Thursday, July 30, 2015

So much more than PPI at stake here

Back in March 2013, we were the first to stick our heads above the parapet and comment in detail on how PPI claims might interact with bankruptcy and IVAs on our Blog, here. Just after that, R3 and the Regulators issued joint guidance that was largely consistent with our view and we happily sat back and let you all get on with it.

Recently, however, just as things were quietening down and everyone was getting used to the status quo, Judge Hodge QC in the Manchester District Registry, in the case of Green v Wright [2015] EWHC 993 (Ch), threw a king-sized spanner in the works that has an impact not only on PPI, but also on a range of other situations.

Summarising the judgement in an extremely simplistic fashion, he said that in cases using R3 standard terms V2 (the relevant term 9(2) also being the same in R3 standard terms V3 that now apply), once a certificate of completion is issued it releases all claims against the debtor and there are no longer any creditors. As you know, we are famous for sitting on the fence and refusing to be controversial, so we would just like to make it clear that we think this decision is wrong and illogical. We eagerly await the outcome of the planned appeal, but unfortunately we understand that any such appeal will not be heard until January 2016 at the earliest.

Until then, and possibly afterwards if another member of the judiciary can see some merit in Judge Hodge QC’s arguments, we have had to come up with a practical solution. Although it is aimed specifically at the relevant paragraph of the R3 standard terms, we have worded it to apply to all cases, whether the standard terms are protocol, R3, or bespoke, so that matters can be concluded after the debtor has been given a certificate of completion. We have done so because we consider that there is a clear delineation between the debtor completing their obligations under an arrangement, and therefore being entitled to start their rehabilitation, and a supervisor completing their obligations under the terms of the arrangement. We think that quite apart from PPI claims, which are often protracted, there are other times when it is only fair to give the debtor prompt release and let the IP and creditors tie up the loose ends afterwards. One example of this would be where there is a lump sum settlement and HMRC are a creditor. The debtor might pay over any monies in the first few days, but the IVA might have to continue for months until HMRC is in a position to complete their final claim. If the lack of logic in Judge Hodge QC’s argument is followed, then in such a case then the debtor would have to wait months until HMRC have been paid before they can have their certificate of completion even though they have complied with their obligations under the arrangement by paying over the monies and the rest of it is just administration. That is because, of course, if the supervisor issued a completion certificate as soon as the monies were received from the debtor that would cut off HMRC’s claim as a creditor and most likely result in the money having to be returned to the debtor, and HMRC complaining about the IP. However, sticking with our even-handed and sensible approach, we cannot call any such judgement bonkers.

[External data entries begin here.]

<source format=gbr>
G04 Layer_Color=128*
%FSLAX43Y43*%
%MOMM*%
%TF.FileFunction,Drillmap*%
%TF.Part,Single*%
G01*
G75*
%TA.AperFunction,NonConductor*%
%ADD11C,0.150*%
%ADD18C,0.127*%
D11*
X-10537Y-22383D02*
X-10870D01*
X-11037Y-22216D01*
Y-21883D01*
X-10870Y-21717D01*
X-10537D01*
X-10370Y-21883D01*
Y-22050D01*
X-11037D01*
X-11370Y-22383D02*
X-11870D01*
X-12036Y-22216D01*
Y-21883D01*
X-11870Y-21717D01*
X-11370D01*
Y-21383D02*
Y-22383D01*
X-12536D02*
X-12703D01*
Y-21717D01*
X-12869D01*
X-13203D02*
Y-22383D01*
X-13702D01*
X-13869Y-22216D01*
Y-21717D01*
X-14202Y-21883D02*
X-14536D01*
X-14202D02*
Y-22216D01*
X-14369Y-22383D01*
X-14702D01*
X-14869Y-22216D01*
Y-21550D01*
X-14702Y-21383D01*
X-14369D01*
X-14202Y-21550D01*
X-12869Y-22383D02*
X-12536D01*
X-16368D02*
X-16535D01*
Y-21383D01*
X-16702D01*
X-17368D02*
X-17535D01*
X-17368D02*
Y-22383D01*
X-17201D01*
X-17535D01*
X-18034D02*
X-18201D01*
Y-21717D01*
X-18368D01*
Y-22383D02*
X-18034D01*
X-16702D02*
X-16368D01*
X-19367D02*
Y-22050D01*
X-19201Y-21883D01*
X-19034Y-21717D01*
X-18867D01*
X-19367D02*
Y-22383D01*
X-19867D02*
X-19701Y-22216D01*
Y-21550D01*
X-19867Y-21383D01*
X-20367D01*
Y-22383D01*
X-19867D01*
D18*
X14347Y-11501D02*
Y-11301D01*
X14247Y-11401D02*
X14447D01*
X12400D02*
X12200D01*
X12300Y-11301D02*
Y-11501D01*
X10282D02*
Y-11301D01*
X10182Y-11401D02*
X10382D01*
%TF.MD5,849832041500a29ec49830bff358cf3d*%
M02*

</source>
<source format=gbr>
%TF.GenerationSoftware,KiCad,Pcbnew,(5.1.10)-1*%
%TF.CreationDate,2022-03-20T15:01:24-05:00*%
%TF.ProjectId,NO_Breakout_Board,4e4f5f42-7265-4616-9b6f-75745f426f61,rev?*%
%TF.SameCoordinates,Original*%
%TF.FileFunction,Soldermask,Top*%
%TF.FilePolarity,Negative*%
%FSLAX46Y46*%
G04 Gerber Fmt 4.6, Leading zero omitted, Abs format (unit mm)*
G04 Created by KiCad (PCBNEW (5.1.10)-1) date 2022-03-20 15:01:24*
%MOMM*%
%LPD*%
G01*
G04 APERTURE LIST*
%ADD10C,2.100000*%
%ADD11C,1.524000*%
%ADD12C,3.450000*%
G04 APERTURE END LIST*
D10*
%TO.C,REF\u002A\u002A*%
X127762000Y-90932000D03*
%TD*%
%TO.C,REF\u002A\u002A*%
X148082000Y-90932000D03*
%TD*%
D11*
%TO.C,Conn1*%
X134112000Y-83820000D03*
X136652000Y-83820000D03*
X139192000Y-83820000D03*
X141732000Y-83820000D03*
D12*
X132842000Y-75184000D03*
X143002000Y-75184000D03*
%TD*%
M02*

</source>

Our proposed wording, which we are thinking of using our standard proposals the next time we update them is:

“As a result of a recent legal case, [and specifically replacing and overriding R3 standard term 9(2)](use only if it is an R3 standard terms case) this term makes it clear that any assets or potential assets, including contributions from third parties, PPI claims or similar payments that have not yet been realised when a certificate of completion is issued and would be included in the IVA trust if the IVA remained open, will still be collectable by the supervisor after a certificate of completion has been issued. The issue of a certificate of completion will release the debtor from any future claims from creditors bound by the arrangement in respect of their bound claims but will not extinguish their existing claims that were bound by the arrangement until all arrangement assets, realised or unrealised, have been collected and dealt with in accordance with the arrangement terms. The supervisor will therefore be able to issue a certificate of completion to the debtor once they have completed their obligations under the arrangement, but also be able continue to collect any outstanding assets or recoveries and deal with them as if the arrangement had continued, including but not limited to, recovering fees on the same basis as that agreed in the IVA, and making payments to creditors bound by the IVA on the same terms that applied in the IVA before the completion certificate was issued.”

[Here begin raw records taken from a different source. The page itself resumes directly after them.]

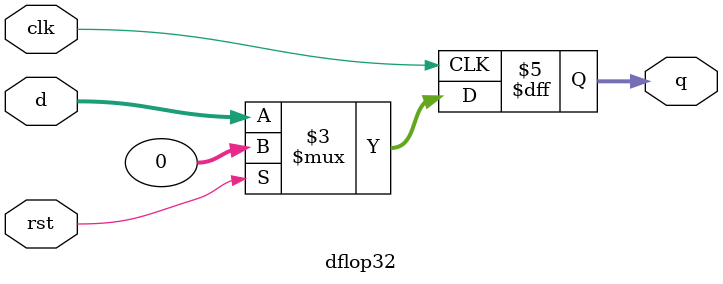
<source format=v>
`timescale 1us/100ns
module dflop32(q, d, clk, rst);

    output reg [31:0] q;      // 32-bit output
    input wire [31:0] d;      // 32-bit input
    input wire clk;           // Clock signal
    input wire rst;           // Reset signal

    always @(posedge clk) begin
        if (rst)
            q <= 32'b0;       // Reset the output to 0
        else
            q <= d;           // Write the 32-bit data to the output
    end

endmodule


</source>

Note that the above wording is just our first attempt and it has not been run past lawyers or otherwise tested to see if it works. To be honest, with the uncertainty around PPI generally, we suspect that fully binding wording would be impossible to achieve, but we this that this would probably show enough of the intention when the parties contracted to the IVA, that a judge could not follow Judge Hodge QC’s argument. But then, we did not think anyone would follow that argument with the old R3 wording either!

It may be worth trying to get arrangements varied to include similar wording before closing them if there is any chance that PPI or other asset recoveries might still be outstanding, or if you still have claims to settle and dividend to pay, or if you have other assets to deal with but you want to release the debtor.

We cannot be sure that this will defeat the argument put forward by Judge Hodge QC and we still hope that the appeal will rectify the position, but until then this should at least give you some wording to discuss with your lawyers.

There may also be a problem in protocol cases, in that several of the points made in the Green case may be interpreted as an attack on the standard IVA trust clause. We think that if the problem remains that widespread and is upheld on appeal, then the Insolvency Service should take prompt action to introduce a legislative fix to restore the trust principle.